Même souci présidentiel de balancement dans le discours du Premier ministre, où la solidarité équilibre la responsabilité, où le souci des comptes publics trouve sa limite dans le refus d'une révision du modèle social et de l'austérité, mais où les véritables réformes qui fâchent sont absentes (sauf, à long terme, la réduction du mille-feuille territorial) : encore une fois, les tenants de politiques clairement marquées d'un côté ou de l'autre sont renvoyés à se casser les dents, ou à s'épuiser, comme Jean-Luc Mélenchon, comme les Bonnets rouges, comme les Pigeons et autres volatiles, comme encore à Florange ou à Notre Dame des Landes. Mais le bateau-lavoir semble bien plus insubmersible que celui qui croyait pouvoir en ridiculiser le capitaine, sur lequel, comme le disait un de ses proches interviewé au cours de l'émission, les événements glissent comme l'eau sur les plumes d'un canard.
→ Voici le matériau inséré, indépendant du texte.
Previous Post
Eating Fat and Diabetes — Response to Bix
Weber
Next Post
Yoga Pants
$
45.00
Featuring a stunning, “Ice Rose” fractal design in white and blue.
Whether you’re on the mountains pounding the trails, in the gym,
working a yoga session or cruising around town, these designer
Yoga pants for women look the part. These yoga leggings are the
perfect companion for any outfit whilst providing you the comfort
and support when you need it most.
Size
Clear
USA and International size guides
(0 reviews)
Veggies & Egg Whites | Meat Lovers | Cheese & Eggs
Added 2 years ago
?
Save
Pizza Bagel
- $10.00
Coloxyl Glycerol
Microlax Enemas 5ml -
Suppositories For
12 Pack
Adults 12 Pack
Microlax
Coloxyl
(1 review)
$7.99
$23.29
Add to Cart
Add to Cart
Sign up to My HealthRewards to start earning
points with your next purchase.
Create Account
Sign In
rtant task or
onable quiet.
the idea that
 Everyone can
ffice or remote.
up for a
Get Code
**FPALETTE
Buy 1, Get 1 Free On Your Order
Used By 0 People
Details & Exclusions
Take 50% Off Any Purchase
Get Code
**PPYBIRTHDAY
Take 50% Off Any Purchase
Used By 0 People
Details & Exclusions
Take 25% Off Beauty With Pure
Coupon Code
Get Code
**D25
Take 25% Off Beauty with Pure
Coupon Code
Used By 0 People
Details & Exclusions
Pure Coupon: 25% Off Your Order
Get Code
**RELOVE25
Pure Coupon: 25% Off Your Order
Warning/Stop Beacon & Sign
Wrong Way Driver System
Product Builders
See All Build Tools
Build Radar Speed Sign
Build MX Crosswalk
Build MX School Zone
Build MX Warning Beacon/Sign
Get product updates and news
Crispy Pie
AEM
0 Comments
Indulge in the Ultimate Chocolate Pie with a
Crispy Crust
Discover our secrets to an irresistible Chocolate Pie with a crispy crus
La ligne restera donc la même pour la seconde partie du quinquennat. L'optimiste qui nous gouverne pense que la conjoncture mondiale sera suffisante pour faire redémarrer la France, que le chômage se stabilisera et que notre modèle social demeuré intact pourra en compenser les effets, que les conflits sociaux resteront limités ou pourront être étouffés, que l'Europe et nos voisins n'auront d'autre choix que d'accepter les incartades de la « cinquième puissance du monde » et surtout que les prêteurs se bousculeront toujours pour acheter notre dette à des taux avantageux. Et le pire n'est-il pas que le pari peut être gagné, mais pour combien de temps et à quel prix à terme ?

Il est donc très important d'enrayer cette tendance qui conduit la France au déclin de sa puissance, sinon à la catastrophe financière. On peut résumer les idées en évoquant trois directions, en dehors de celles découlant de la nécessité de réduire les dépenses publiques :

  • poursuivre les réformes engagées mais insuffisamment abouties, en ne considérant pas ce qui a été accompli comme une fermeture du sujet pour le restant du quinquennat. Cela s'applique particulièrement à la loi sur la sécurisation de l'emploi, tout à fait insuffisante en matière de droit du travail, à la réforme des retraites et à l'accord interprofessionnel sur le chômage ;
    - * remettre en question les réformes qui, en même temps que l'on évoque un « choc de simplification », ne font qu'aggraver la complexité du fonctionnement administratif, surtout aux dépens des entreprises. Ainsi en est-il du calcul de la pénibilité des emplois, des avalanches de règlementations récemment édictées dans la loi Hamon sur la consommation, des usines à gaz de la loi ALUR ou encore de la fiscalité applicable aux plus-values applicables aux ménages ;
    - * engager les réformes qui n'entraînent pas de dépenses publiques supplémentaires, mais que l'État n'a pas le courage de mettre en débat compte tenu des risques de conflits sociaux : ainsi de la durée légale du travail qui pourrait passer de 35 à un minimum de 37 heures sans compensation obligatoire [2], de la flexibilité du temps de travail, du contrat de travail, de l'effet des seuils légaux de salariés, de la simplification du Code du travail
    .

[1] « La question des comptes publics est accessoire…les comptes publics ça ne crée aucun emploi, ça peut même en détruire ».

[2] Débat récemment repris par Pascal Lamy, mais que Manuel Valls a malheureusement qualifié de « préhistorique » alors qu'il l'avait lui-même engagé il y a quelque temps.